=== To do ===
Find every line in the rows below that contains the string "heading", and copy each of those lines in full. Treat uppercase and lowercase as different.

─── Exercise input ───

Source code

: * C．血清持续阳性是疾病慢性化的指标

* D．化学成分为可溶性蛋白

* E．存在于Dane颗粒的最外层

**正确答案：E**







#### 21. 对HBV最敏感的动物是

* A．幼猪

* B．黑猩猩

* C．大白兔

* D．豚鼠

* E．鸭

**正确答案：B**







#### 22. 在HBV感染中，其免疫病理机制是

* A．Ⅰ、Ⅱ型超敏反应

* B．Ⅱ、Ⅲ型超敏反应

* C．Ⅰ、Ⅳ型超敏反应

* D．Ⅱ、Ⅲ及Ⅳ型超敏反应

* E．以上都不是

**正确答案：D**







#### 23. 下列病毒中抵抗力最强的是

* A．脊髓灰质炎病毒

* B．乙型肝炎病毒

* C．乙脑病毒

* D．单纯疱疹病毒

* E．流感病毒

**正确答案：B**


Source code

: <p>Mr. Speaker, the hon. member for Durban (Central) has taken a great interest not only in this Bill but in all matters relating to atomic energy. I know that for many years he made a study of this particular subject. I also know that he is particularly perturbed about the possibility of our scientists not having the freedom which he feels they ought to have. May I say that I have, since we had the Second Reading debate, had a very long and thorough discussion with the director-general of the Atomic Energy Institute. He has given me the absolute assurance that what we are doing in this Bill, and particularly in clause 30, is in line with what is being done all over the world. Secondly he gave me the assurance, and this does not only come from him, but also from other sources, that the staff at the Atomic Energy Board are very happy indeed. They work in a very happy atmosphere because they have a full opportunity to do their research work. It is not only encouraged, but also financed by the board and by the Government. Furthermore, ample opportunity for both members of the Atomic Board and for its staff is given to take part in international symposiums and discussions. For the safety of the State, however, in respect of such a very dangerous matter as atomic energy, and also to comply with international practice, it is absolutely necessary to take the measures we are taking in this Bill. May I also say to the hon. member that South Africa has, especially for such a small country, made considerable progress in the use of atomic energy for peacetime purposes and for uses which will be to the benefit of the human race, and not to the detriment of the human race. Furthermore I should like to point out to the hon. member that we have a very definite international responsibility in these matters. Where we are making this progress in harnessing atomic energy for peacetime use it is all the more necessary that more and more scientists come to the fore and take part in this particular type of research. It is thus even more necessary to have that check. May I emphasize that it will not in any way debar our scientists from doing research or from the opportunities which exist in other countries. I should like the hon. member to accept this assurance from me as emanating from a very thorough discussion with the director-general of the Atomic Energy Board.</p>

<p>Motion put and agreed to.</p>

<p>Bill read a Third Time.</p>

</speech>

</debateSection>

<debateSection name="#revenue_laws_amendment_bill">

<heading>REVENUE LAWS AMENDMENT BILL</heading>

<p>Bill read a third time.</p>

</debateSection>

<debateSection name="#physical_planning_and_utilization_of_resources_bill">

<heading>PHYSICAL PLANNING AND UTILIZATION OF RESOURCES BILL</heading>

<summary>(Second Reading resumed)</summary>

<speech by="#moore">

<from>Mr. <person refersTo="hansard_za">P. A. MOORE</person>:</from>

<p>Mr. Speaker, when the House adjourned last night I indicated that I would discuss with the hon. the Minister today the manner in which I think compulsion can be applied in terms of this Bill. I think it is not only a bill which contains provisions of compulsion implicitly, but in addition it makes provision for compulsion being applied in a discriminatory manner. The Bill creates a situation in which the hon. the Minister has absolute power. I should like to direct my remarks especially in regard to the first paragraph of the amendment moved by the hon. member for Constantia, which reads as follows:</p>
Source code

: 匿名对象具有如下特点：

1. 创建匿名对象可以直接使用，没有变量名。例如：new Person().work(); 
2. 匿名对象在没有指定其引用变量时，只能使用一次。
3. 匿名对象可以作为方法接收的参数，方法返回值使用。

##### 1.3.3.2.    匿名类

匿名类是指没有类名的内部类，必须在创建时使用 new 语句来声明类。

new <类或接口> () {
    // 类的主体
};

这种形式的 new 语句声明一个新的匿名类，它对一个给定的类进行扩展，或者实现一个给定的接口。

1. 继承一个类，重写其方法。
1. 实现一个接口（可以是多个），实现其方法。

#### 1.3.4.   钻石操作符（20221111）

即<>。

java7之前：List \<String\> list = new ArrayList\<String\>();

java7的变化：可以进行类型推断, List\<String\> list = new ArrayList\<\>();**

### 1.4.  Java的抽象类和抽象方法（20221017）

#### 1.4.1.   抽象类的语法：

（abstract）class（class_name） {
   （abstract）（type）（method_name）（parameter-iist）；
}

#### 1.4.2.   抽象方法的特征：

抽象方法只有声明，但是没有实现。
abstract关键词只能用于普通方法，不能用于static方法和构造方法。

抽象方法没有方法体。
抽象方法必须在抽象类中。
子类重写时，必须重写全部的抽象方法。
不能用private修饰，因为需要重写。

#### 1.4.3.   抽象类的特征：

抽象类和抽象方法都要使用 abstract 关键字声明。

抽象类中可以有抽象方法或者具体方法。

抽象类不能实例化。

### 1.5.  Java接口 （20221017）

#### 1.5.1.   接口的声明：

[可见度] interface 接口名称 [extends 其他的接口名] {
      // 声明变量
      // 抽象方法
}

───

=== Response for this exercise ===
<heading>REVENUE LAWS AMENDMENT BILL</heading>
<heading>PHYSICAL PLANNING AND UTILIZATION OF RESOURCES BILL</heading>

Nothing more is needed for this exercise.